_Stored records_

+++

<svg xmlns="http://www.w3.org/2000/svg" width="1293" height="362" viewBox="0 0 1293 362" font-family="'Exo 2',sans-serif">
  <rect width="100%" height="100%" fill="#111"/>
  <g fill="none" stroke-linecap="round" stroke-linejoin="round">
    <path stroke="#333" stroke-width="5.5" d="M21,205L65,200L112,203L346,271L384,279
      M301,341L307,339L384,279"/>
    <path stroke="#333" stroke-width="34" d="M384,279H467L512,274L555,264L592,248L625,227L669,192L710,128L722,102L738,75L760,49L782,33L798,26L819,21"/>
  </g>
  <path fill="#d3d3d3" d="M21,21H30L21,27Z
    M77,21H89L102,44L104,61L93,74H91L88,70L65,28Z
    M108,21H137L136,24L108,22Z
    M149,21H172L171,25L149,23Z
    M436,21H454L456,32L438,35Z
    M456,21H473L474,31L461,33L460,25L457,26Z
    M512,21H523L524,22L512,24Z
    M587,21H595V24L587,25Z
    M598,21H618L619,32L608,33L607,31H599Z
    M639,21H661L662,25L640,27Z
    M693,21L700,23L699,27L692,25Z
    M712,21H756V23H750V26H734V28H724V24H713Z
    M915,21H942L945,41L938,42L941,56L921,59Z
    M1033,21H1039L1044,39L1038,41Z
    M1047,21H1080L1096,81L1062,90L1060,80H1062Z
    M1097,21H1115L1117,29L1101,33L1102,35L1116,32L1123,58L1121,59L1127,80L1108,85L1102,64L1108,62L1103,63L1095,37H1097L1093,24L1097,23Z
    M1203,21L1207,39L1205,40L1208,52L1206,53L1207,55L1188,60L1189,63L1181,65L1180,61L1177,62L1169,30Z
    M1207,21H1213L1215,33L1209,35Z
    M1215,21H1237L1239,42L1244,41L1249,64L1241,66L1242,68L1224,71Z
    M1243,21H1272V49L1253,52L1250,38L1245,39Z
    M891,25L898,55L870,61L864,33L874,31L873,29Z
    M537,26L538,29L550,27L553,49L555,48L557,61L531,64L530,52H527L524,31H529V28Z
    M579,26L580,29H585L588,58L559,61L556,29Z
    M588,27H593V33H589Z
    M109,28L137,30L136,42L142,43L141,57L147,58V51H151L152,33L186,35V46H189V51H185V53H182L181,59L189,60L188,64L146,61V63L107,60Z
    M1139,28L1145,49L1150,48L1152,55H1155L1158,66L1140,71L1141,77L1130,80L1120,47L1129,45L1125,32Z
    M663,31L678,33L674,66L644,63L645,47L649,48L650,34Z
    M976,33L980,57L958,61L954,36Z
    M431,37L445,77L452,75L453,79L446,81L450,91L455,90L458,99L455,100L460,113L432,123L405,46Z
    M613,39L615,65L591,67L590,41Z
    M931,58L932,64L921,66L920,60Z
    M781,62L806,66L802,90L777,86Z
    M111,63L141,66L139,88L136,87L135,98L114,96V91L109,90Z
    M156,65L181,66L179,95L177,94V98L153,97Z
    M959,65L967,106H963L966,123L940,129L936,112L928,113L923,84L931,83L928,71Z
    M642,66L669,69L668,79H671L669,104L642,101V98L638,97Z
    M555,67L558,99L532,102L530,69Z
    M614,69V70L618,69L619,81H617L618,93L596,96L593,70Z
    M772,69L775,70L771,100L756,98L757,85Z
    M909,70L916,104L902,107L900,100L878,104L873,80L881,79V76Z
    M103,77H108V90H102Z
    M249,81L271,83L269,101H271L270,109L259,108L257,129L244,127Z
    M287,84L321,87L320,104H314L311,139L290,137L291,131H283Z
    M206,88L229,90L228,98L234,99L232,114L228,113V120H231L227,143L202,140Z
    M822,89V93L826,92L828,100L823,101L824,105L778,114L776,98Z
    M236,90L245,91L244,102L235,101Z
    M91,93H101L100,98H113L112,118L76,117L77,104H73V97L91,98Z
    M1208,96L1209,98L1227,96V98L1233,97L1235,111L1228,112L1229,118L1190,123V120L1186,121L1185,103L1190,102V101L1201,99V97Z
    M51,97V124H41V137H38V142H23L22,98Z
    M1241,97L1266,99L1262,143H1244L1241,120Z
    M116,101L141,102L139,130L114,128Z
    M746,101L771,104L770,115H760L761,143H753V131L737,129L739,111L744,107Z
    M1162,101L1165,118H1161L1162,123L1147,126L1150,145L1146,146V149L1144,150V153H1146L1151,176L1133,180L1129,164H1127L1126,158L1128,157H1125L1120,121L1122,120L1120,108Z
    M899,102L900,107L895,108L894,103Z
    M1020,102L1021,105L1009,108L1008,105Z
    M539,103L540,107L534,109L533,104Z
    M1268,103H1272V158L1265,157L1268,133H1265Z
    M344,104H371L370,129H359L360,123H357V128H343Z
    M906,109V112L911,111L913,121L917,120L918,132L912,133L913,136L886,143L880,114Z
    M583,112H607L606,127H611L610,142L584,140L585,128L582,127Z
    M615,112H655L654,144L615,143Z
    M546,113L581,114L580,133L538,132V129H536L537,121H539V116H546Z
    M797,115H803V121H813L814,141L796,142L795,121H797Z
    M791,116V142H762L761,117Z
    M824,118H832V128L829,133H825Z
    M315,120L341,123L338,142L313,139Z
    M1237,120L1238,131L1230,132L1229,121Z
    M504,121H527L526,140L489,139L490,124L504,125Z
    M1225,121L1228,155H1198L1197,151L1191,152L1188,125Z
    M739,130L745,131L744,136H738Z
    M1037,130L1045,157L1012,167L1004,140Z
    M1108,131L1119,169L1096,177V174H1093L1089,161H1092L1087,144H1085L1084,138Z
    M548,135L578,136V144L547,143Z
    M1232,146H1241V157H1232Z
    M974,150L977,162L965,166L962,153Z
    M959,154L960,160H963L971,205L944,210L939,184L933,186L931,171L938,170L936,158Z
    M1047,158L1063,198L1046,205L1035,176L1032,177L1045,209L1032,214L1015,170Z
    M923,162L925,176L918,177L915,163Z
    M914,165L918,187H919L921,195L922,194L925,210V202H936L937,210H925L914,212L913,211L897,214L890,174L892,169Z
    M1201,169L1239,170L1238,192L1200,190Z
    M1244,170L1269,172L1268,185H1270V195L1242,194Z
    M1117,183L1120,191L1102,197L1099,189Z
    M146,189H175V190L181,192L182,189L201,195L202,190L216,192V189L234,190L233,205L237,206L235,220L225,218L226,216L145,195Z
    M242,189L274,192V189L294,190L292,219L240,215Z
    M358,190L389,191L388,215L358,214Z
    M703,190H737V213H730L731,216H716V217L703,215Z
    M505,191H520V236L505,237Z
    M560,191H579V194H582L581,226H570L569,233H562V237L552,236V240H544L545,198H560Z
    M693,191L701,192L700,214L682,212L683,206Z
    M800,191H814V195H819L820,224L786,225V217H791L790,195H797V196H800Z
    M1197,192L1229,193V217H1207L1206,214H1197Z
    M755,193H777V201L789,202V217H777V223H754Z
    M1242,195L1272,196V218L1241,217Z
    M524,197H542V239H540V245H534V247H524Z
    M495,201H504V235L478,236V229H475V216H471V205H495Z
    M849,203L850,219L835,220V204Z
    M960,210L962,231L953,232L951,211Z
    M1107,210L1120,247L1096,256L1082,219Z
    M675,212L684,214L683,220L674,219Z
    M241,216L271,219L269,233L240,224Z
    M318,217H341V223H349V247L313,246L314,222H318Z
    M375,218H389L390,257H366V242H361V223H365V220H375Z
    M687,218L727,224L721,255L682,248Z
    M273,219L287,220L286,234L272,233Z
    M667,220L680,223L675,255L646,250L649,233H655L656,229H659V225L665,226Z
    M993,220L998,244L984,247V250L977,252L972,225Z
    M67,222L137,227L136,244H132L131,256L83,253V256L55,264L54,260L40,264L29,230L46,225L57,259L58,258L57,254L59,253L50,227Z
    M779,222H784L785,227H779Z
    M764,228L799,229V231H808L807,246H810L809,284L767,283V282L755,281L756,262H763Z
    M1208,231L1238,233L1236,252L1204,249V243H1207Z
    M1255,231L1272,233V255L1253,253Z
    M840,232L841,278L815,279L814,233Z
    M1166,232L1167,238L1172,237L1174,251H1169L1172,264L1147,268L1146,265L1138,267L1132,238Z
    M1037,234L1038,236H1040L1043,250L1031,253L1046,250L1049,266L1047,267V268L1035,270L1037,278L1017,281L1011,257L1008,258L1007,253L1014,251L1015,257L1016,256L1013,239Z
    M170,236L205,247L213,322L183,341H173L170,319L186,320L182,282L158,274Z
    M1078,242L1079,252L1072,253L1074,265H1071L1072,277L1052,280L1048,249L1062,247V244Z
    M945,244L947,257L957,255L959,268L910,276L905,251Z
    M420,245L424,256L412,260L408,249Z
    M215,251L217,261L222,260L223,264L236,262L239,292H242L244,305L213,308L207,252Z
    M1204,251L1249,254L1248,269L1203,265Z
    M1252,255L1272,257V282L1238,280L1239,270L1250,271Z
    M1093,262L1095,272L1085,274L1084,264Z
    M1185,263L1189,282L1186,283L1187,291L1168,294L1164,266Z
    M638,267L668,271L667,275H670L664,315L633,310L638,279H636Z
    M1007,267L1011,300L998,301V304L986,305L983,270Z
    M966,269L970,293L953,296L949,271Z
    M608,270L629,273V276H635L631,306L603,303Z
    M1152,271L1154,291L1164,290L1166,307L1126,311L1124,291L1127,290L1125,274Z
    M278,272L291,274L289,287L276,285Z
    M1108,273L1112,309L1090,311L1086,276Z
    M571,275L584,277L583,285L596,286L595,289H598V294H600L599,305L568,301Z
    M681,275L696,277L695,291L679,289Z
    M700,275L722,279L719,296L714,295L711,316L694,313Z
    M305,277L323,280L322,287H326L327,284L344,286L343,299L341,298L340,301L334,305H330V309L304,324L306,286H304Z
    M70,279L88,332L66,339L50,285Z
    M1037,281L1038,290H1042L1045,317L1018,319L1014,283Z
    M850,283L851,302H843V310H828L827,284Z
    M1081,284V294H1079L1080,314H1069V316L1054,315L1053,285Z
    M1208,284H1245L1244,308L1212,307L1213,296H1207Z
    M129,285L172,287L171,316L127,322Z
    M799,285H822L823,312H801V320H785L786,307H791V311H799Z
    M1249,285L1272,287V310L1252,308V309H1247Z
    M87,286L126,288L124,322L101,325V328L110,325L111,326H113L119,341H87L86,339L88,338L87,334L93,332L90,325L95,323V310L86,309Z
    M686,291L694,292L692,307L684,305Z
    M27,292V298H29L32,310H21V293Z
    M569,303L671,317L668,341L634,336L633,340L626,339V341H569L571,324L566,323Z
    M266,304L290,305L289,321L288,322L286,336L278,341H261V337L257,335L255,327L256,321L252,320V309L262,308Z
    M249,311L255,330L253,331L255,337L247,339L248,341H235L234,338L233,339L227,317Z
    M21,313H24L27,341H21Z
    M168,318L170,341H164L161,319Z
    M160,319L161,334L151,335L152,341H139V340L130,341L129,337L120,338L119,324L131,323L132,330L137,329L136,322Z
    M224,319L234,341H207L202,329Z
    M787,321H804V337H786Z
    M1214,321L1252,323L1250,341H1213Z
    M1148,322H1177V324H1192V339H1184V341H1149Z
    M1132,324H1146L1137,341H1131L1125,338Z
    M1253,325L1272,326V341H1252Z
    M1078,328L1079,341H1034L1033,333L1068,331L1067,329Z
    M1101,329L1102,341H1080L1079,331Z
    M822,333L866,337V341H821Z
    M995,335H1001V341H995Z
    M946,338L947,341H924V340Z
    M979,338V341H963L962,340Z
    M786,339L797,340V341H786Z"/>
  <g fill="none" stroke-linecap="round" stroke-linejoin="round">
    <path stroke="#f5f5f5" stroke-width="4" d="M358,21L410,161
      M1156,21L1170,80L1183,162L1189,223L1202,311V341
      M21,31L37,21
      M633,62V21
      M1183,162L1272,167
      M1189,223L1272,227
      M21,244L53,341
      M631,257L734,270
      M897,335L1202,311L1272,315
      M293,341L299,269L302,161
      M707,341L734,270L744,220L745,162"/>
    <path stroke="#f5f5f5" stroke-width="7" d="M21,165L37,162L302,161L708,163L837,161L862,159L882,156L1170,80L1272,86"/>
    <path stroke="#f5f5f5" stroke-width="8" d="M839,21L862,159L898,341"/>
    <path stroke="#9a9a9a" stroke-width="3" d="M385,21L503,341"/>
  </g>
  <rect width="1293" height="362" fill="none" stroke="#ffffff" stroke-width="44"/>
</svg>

+++

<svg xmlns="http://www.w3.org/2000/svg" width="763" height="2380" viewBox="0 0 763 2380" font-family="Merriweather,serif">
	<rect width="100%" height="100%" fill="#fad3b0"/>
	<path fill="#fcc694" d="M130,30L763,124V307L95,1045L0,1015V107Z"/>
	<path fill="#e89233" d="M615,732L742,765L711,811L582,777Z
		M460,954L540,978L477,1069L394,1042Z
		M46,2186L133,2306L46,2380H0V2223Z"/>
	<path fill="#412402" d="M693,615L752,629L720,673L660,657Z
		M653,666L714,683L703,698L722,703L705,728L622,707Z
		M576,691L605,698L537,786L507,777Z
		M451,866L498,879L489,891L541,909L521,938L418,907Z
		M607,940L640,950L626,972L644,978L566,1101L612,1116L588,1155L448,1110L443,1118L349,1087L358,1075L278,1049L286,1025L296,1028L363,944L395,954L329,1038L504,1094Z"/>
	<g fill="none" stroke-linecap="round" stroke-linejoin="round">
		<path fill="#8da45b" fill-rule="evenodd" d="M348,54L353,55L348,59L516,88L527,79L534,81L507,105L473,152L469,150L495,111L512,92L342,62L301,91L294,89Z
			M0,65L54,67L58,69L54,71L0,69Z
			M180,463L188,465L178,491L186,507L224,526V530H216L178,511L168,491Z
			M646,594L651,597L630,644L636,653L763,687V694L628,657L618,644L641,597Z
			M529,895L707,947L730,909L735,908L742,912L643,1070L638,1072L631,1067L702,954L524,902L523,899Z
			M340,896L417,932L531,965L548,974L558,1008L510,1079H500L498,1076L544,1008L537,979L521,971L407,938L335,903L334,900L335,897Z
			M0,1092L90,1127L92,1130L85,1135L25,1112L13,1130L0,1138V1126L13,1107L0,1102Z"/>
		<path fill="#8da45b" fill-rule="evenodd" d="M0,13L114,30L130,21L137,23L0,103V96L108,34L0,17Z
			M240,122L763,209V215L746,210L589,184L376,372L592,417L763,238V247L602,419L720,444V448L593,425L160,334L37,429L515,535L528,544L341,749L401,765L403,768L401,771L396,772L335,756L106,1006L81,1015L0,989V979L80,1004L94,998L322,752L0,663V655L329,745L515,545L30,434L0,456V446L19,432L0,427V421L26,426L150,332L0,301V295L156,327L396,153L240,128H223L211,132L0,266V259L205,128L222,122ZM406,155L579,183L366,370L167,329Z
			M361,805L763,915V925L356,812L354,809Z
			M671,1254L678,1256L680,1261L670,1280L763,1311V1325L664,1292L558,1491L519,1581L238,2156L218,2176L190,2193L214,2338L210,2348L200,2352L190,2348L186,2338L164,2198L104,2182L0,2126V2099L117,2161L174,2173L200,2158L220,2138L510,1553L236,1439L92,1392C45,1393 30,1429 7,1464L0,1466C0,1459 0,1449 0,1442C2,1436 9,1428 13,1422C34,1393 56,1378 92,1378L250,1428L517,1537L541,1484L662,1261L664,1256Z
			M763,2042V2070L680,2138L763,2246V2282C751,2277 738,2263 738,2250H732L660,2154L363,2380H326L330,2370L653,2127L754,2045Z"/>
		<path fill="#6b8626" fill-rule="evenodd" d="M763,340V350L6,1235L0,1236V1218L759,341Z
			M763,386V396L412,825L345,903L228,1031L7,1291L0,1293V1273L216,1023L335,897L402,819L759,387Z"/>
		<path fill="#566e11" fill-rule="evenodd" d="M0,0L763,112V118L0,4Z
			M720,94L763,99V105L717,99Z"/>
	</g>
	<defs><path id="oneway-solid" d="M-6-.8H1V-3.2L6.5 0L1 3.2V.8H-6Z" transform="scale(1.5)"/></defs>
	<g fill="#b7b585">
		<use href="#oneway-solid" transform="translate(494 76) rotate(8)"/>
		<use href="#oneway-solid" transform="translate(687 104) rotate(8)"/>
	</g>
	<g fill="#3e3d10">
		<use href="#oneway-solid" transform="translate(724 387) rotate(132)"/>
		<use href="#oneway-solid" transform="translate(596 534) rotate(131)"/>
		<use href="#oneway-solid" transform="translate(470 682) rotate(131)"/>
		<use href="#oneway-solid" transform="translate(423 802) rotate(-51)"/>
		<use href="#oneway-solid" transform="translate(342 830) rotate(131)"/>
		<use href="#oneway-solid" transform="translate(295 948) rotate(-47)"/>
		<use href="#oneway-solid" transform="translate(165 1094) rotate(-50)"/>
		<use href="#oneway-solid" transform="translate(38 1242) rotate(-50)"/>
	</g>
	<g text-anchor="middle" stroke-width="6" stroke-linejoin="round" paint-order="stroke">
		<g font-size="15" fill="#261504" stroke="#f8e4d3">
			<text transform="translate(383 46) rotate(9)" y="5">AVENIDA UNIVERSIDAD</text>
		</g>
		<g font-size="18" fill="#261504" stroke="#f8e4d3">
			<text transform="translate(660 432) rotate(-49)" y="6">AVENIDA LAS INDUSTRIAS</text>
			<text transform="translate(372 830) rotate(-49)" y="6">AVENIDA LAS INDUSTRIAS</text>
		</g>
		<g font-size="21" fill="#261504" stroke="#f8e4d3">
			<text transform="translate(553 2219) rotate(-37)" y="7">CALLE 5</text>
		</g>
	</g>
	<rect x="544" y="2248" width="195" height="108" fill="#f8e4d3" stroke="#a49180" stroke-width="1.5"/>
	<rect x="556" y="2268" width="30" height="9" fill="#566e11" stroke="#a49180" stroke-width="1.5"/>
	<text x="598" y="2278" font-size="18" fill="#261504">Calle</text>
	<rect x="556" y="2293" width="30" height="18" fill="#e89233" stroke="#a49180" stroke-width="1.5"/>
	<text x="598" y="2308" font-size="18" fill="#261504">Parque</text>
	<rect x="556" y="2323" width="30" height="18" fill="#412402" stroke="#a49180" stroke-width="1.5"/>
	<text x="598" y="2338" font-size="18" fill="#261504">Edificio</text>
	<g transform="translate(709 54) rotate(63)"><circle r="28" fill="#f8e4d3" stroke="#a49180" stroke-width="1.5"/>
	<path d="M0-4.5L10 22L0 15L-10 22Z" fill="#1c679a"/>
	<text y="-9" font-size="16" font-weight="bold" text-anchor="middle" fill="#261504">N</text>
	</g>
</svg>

+++

_TASK_
Note how many lines in the data above have the string "middle" in them, and give that number by itself.

_RESPONSE_
2